Взгляни на деревянный дом.
Помножь его на жизнь. Помножь на то, что предстоит потом.
И. Бродский
I
В деревню я попал совершенно случайно, неожиданно для самого себя. Следует признать, что первые тридцать лет жизни был я абсолютно городским человеком, равнодушным к природе, скитался по городам, меняя квартиры. Того, что называлось непереводимым русским словом «дача», у моих родителей не было, и если я и любил что-то помимо городских аллей, так это море, летнее южное море. Всяческие описания природы в классической литературе я пролистывал и опускал, как докучавшие и бесполезные; мою душу они совершенно не трогали. Поэтому Бунин и Тургенев были так же далеки и безразличны мне, как и Тютчев и Фет.

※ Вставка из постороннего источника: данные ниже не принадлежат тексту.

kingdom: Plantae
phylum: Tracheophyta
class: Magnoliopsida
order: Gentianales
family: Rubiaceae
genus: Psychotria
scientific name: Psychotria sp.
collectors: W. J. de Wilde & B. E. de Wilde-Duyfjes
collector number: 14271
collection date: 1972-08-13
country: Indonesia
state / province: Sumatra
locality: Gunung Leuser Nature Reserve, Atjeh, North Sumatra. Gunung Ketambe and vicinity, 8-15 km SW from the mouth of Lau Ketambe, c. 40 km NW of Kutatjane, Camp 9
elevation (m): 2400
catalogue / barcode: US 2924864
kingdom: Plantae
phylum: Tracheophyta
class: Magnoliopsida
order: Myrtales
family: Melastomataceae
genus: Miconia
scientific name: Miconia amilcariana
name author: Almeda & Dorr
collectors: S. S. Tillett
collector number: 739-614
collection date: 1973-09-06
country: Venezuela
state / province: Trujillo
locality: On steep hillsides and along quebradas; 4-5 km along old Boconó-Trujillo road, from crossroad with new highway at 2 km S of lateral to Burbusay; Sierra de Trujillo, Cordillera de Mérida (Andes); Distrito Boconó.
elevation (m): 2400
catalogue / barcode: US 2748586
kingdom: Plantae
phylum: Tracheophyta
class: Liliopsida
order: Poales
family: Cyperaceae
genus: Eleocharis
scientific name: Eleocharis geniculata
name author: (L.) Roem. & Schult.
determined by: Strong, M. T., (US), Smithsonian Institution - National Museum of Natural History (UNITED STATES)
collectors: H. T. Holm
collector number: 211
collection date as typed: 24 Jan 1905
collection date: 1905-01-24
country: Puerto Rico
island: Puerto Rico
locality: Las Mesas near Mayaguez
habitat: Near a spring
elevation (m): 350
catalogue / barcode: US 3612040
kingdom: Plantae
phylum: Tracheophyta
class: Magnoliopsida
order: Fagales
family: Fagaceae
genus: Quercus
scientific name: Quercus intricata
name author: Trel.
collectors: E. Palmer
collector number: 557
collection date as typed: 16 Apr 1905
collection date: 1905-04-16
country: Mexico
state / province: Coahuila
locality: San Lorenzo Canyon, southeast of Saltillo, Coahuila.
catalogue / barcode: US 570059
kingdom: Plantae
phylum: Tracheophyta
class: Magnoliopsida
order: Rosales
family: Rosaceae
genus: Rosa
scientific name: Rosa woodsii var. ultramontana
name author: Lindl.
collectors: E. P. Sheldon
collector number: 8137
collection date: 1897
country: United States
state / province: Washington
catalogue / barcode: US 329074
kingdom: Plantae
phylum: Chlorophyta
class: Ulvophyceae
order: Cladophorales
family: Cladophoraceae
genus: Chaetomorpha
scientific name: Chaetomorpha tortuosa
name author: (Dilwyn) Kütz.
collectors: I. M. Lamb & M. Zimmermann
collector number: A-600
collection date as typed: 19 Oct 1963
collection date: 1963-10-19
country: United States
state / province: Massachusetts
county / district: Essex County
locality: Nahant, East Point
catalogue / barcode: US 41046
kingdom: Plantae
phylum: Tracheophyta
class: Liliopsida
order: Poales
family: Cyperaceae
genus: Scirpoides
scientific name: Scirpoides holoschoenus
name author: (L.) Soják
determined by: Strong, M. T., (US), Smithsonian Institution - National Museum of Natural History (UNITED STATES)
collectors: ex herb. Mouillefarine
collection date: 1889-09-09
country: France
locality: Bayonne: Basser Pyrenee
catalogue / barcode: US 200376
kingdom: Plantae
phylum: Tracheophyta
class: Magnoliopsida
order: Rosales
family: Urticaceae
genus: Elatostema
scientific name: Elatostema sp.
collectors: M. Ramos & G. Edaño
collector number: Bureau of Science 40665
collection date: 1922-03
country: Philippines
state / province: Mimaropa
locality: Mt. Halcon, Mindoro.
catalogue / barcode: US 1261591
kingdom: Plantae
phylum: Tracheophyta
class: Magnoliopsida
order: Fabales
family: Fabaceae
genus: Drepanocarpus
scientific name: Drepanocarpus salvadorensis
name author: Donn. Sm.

Я и поныне убеждён, что многие «романтические» природные пейзажи в слове, будучи личными переживаниями автора, требуют от читателя, запертого с книгой в стенах своей квартиры, определённого терпения и собственной причастности, погружения и посвящения, без которых их трудно воспринять1. Меня и сейчас не оставляет уверенность, что Тургенев нигде так не звучит – ни на какой городской скамейке – как звучит он в его родной усадьбе, имении Спасское-Лутовиново, где от соприкосновения с землёй открывается исток тургеневского языка и природа воплощается вот здесь, из слова, «язычески», «до-словно». (Забегая вперёд, можно упомянуть и ту пропасть, что отделяет природу как явление романтическое, требующее душевного отклика и красок настоящей живописи, и потому с трудом вместимое в слово, – от природы, понятой по-гречески, как восхождение бытия, словно нечто сокрытое, исходя из недр земли, про-исходя перед нашими глазами, являет своим видом вверенную ему идею, предначертание, сущность.)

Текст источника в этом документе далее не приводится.